To save myself some typing I am going to call the coins P, N, D, Q and L.
I am going to show you two ways to approach this problem.
Suppose I am going to use one coin to pay. That could be P, N, D, Q, or L. Thus there are five ways I could pay with one coin.
Suppose I am going to pay with four coins. I can do this by deciding which coin I am not going to use. There are also five choices for the coin not to include and hence there are five ways I can pay with four coins.
Suppose I am going to pay with two coins. If one of the coins you use is P then the coins you use could be PN, PD, PQ or PN for a total of 4 possibilities. If you don't use the P then there are four coins left and if you use the N coin then the coins you use could ne ND, NQ or NL for a total of 3 possibilities. Continuing this way I get 4 + 3 + 2 + 1 = 10 possibilities for two coin combinations.
Suppose I am going to use 3 coins then I could do this by deciding what 2 coins not to include. Thus again there are 10 possibilities for 3 coin combinations.

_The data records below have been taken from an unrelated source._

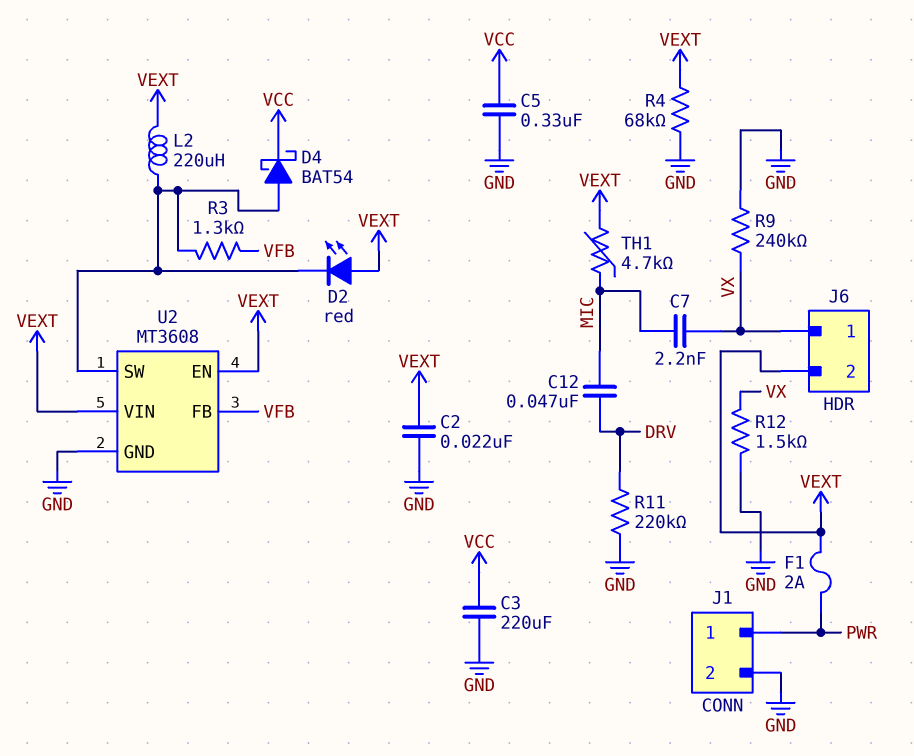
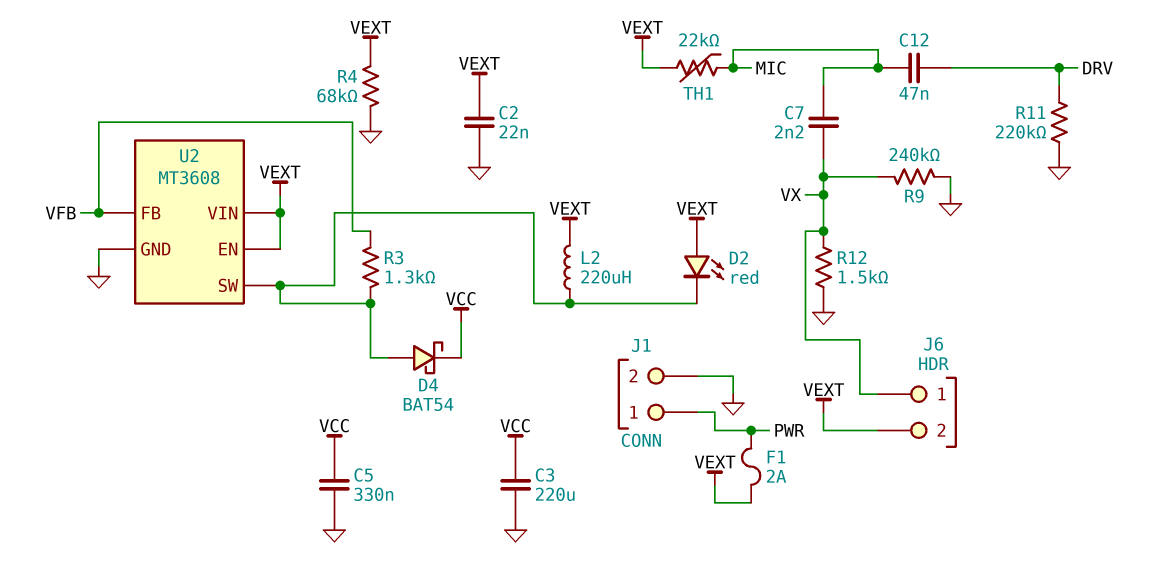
TH1: 4.7k (MIC, VEXT) -> 22k (MIC, VEXT)

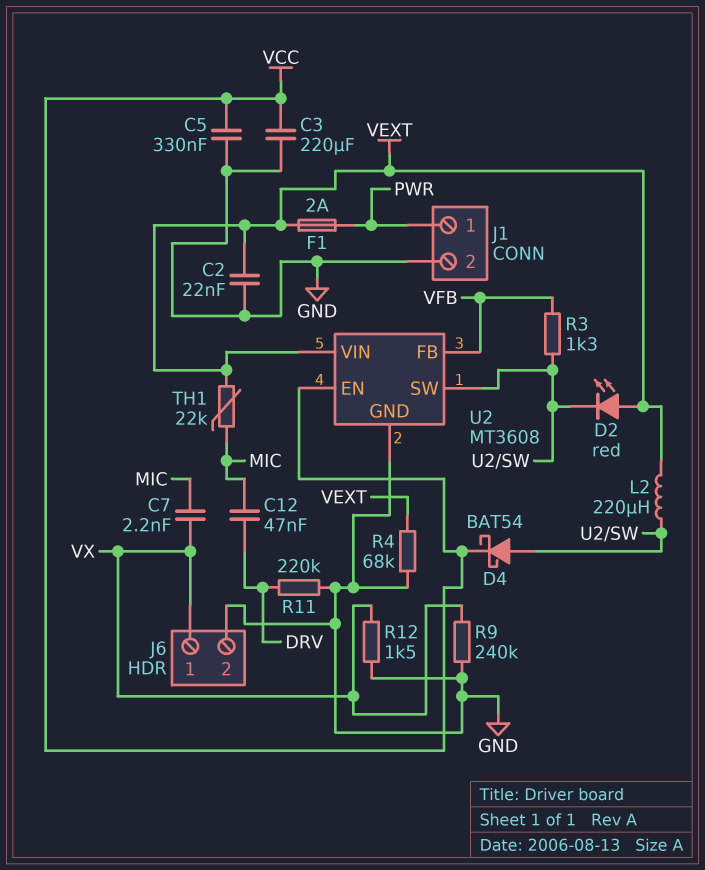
J6 pin 2: VEXT -> GND
U2 pin EN: VEXT -> VCC

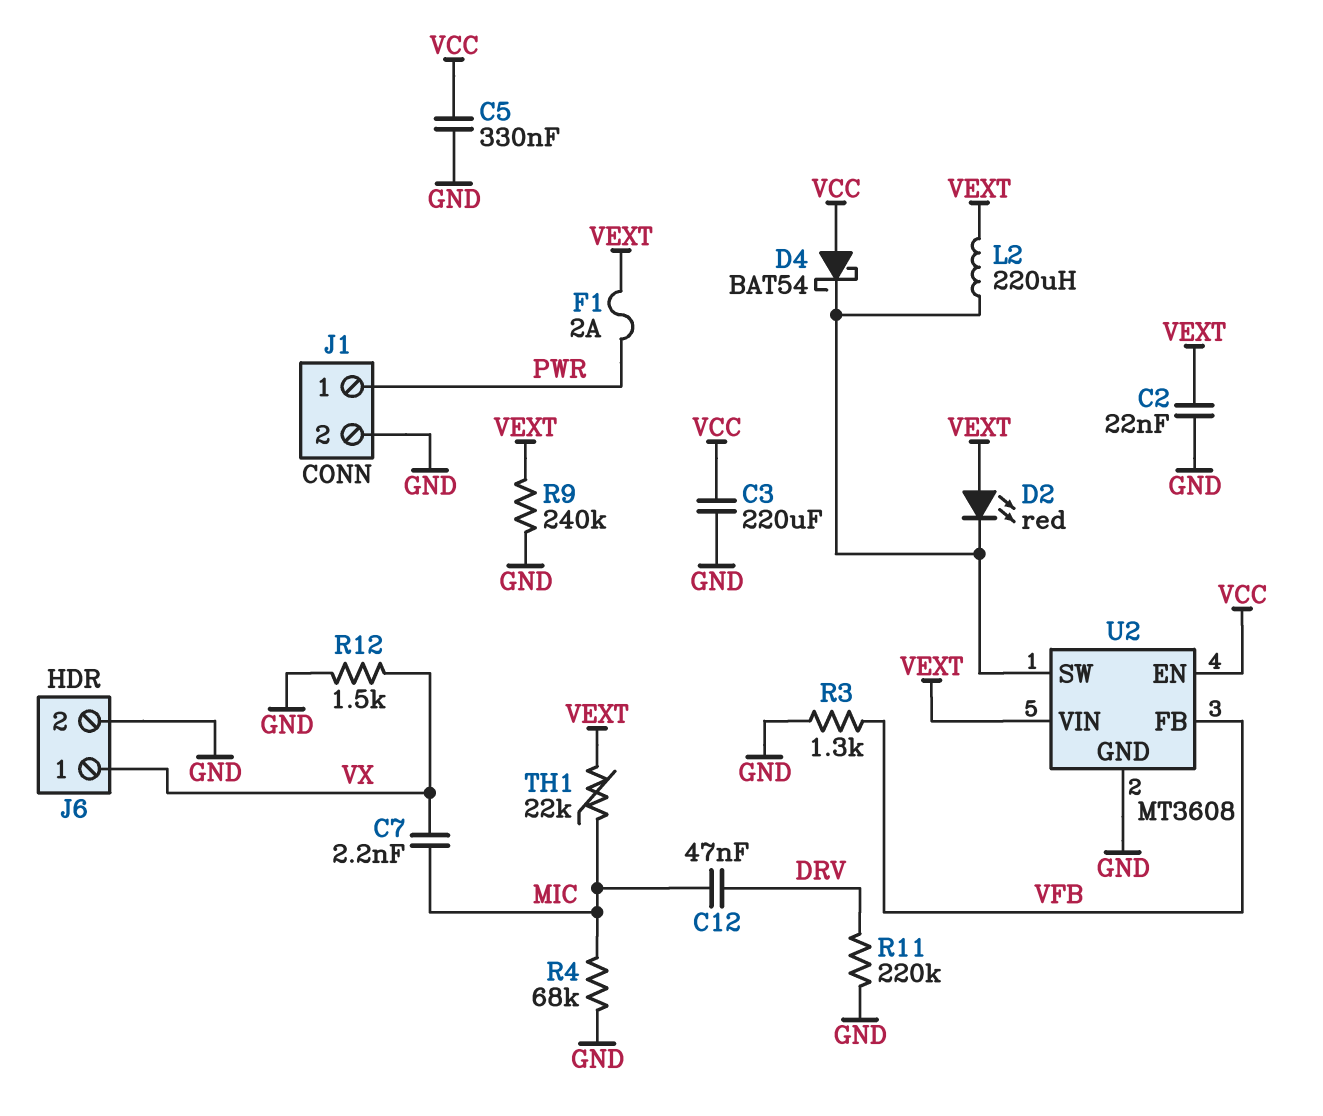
D4: schottky BAT54 (A U2/SW, K VCC) -> schottky BAT54 (A VCC, K U2/SW)
R3: 1.3k (U2/SW, VFB) -> 1.3k (GND, VFB)
R4: 68k (GND, VEXT) -> 68k (GND, MIC)
R9: 240k (GND, VX) -> 240k (GND, VEXT)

Suppose I am going to use all 5 coins. There is only one way to do this.
Thus I have found 5 + 5 + 10 + 10 + 1 = 31 different amounts.
Suppose you are going to look at an amount to pay. Consider the 5 coins, one at a time and decide if you are going to use it or not. Start with the P coin. You can use it or not so there are 2 choices. One you have made this decision look at the N coin. Regardless of what decision you mane with the P coin you have two choices for the N coin. Thus, so far there are $2 \times 2 = 2^2$ possibilities. Now the D. You can include it or not so for 3 coins you have $2 \times 2 \times 2 = 2^3 $ possibilities. Continuing this way I get, for all five coins, $2^5$ possibilities.
But $2^5 = 32$ not $31.$ Why the different answers in the two methods? Which is the correct answer?